社会科学:企業は消費者の反発にもかかわらずオンラインの誤情報に意図せず資金を提供している
Nature 630, 8015 doi: 10.1038/s41586-024-07404-1
広告収入を得るという経済的動機が、オンラインの誤情報生成に中心的な役割を果たしていると広く推測されてきた。誤情報を減らすことを目的とした研究は、これまでのところユーザーレベルでの介入に重点を置いており、どうすれば誤情報の供給そのものの抑制ができるかについては、あまり重点が置かれていない。本論文で我々は、オンラインの誤情報の大部分がいかに広告を財源としているかを明らかにし、誤情報への資金提供が関係企業にどのような影響を与えるかを検証して、誤情報への資金提供を減らすための介入法について概説する。

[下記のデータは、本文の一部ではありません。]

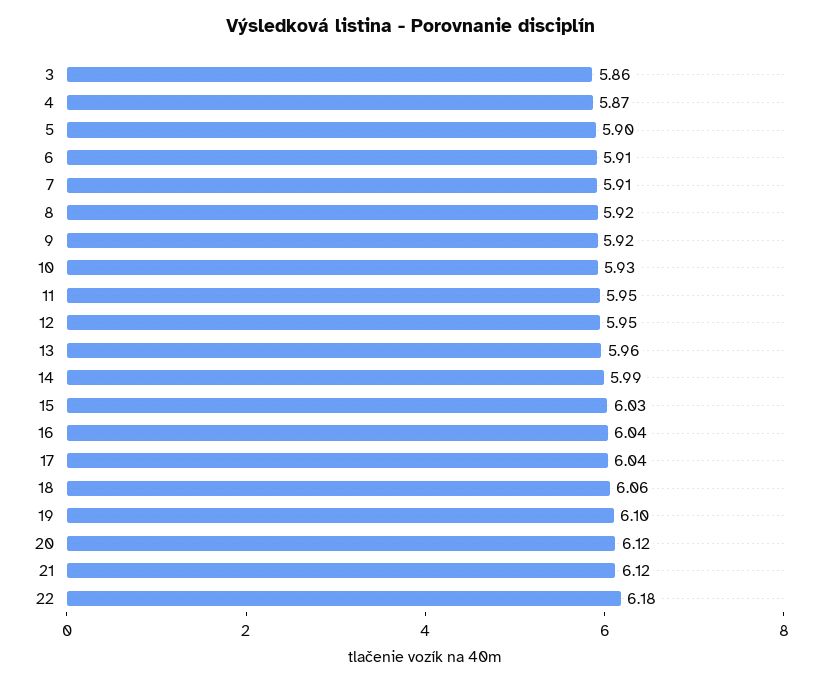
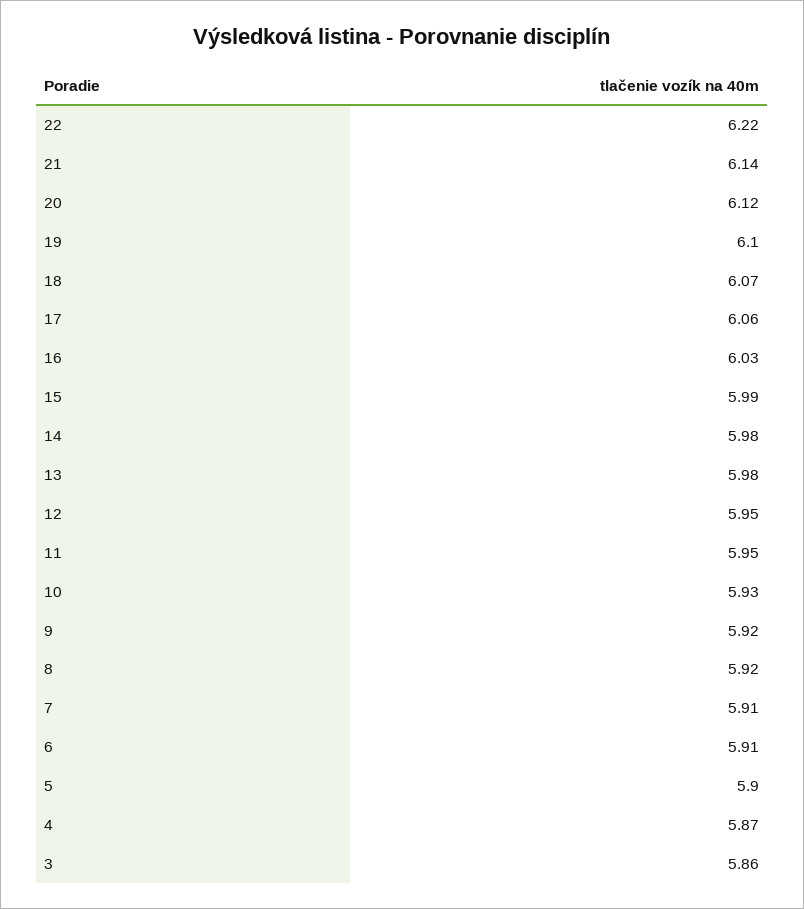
  {
    "3": 5.86,
    "4": 5.87,
    "5": 5.9,
    "6": 5.91,
    "7": 5.91,
    "8": 5.92,
    "9": 5.92,
    "10": 5.93,
    "11": 5.95,
    "12": 5.95,
-   "13": 5.96,
+   "13": 5.98,
-   "14": 5.99,
+   "14": 5.98,
-   "15": 6.03,
+   "15": 5.99,
-   "16": 6.04,
+   "16": 6.03,
-   "17": 6.04,
+   "17": 6.06,
-   "18": 6.06,
+   "18": 6.07,
    "19": 6.1,
    "20": 6.12,
-   "21": 6.12,
+   "21": 6.14,
-   "22": 6.18
+   "22": 6.22
  }

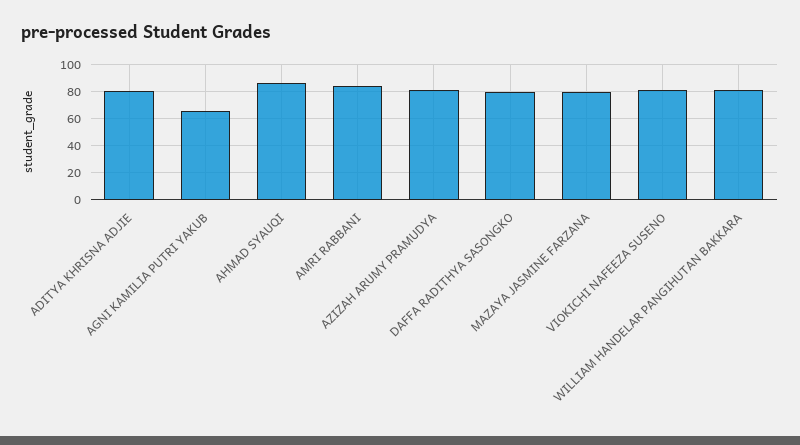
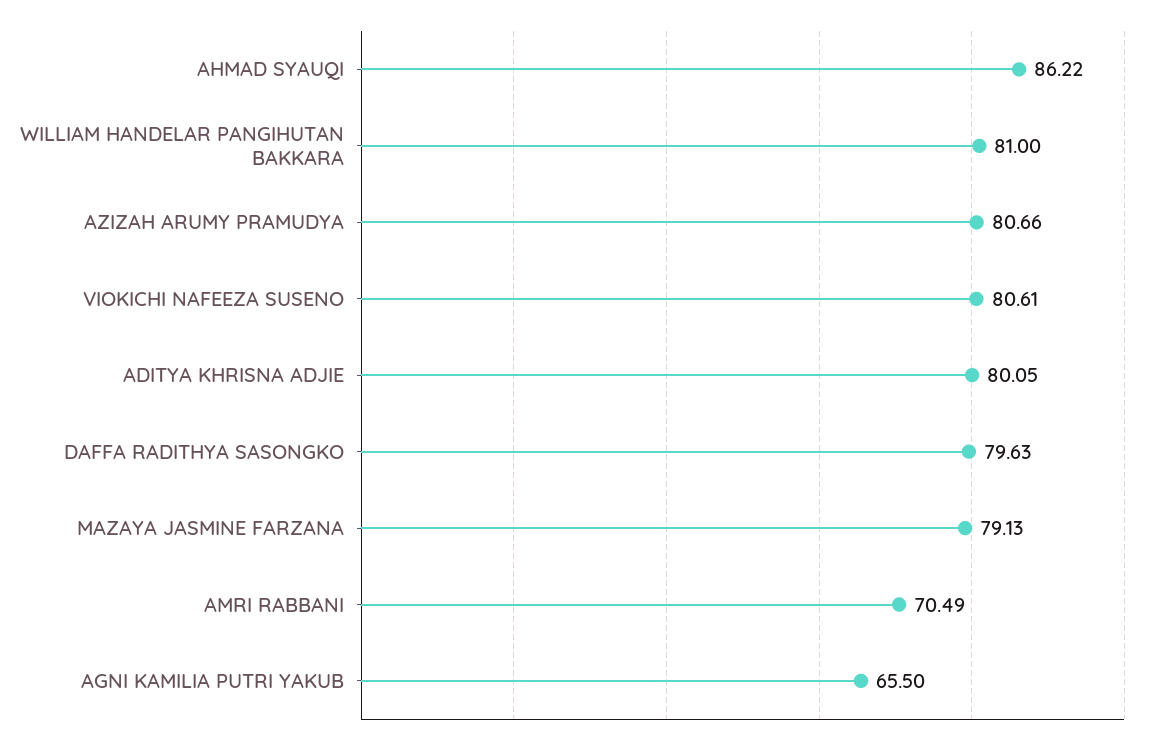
  {
    "ADITYA KHRISNA ADJIE": 80.05,
    "AGNI KAMILIA PUTRI YAKUB": 65.5,
    "AHMAD SYAUQI": 86.22,
-   "AMRI RABBANI": 85,
+   "AMRI RABBANI": 70.49,
    "AZIZAH ARUMY PRAMUDYA": 80.66,
    "DAFFA RADITHYA SASONGKO": 79.63,
    "MAZAYA JASMINE FARZANA": 79.13,
    "VIOKICHI NAFEEZA SUSENO": 80.61,
    "WILLIAM HANDELAR PANGIHUTAN BAKKARA": 81
  }

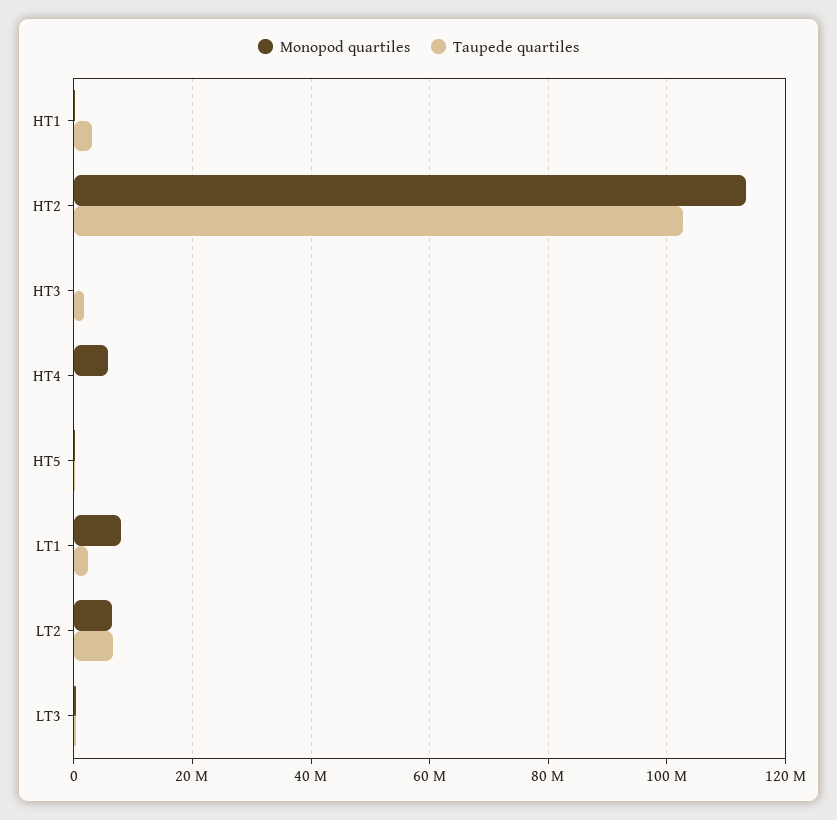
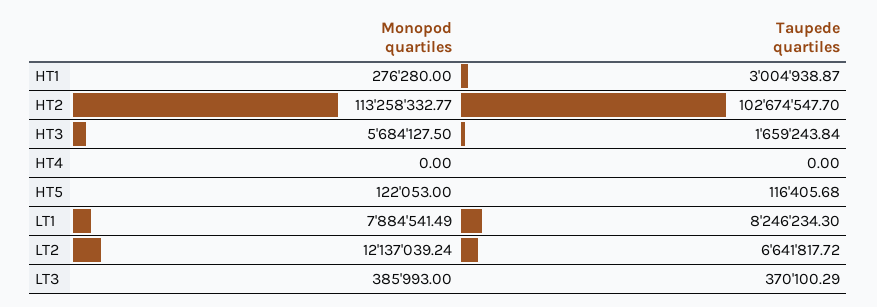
  {
    "Monopod quartiles": {
      "HT1": 276280,
      "HT2": 113258332.77,
-     "HT3": 0,
+     "HT3": 5684127.5,
-     "HT4": 6000000,
+     "HT4": 0,
      "HT5": 122053,
      "LT1": 7884541.49,
-     "LT2": 6000000,
+     "LT2": 12137039.24,
      "LT3": 385993
    },
    "Taupede quartiles": {
      "HT1": 3004938.87,
      "HT2": 102674547.7,
      "HT3": 1659243.84,
      "HT4": 0,
      "HT5": 116405.68,
-     "LT1": 2000000,
+     "LT1": 8246234.3,
      "LT2": 6641817.72,
      "LT3": 370100.29
    }
  }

我々はまず、誤情報を公開しているウェブサイト上での広告掲載は、さまざまな業界の企業で広く見られ、アルゴリズムによってウェブ全体に広告を配信するデジタル広告プラットフォームによって増幅されることを見いだした。情報提供実験を用いたところ、誤情報を公開しているウェブサイトに広告を掲載する企業は、その消費者から大きな反発を受ける可能性があることが分かった。関連する広告主へのこうした反発が考えられるにもかかわらず、誤情報の収益化が続いている理由を調べるために、我々は企業の意思決定者を対象に調査を実施した。その結果、ほとんどの意思決定者は、自社の広告が誤情報を公開しているウェブサイトに掲載されていることに気付いていないが、そうした状況の回避を強く望んでいることが分かった。また、誤情報への資金提供に自社が果たしている役割について気付いていない、あるいは確信がない意思決定者に、プラットフォームが誤情報ウェブサイト上での広告掲載をいかに増幅させているかについて知らせると、誤情報への資金提供を減らすためのプラットフォームベースの解決策への要望が高まった。さらに我々は、誤情報の公開に対する経済的インセンティブを減らし、オンラインの誤情報供給に対抗するための、低コストでスケーラブルな情報ベースの介入法を明らかにする。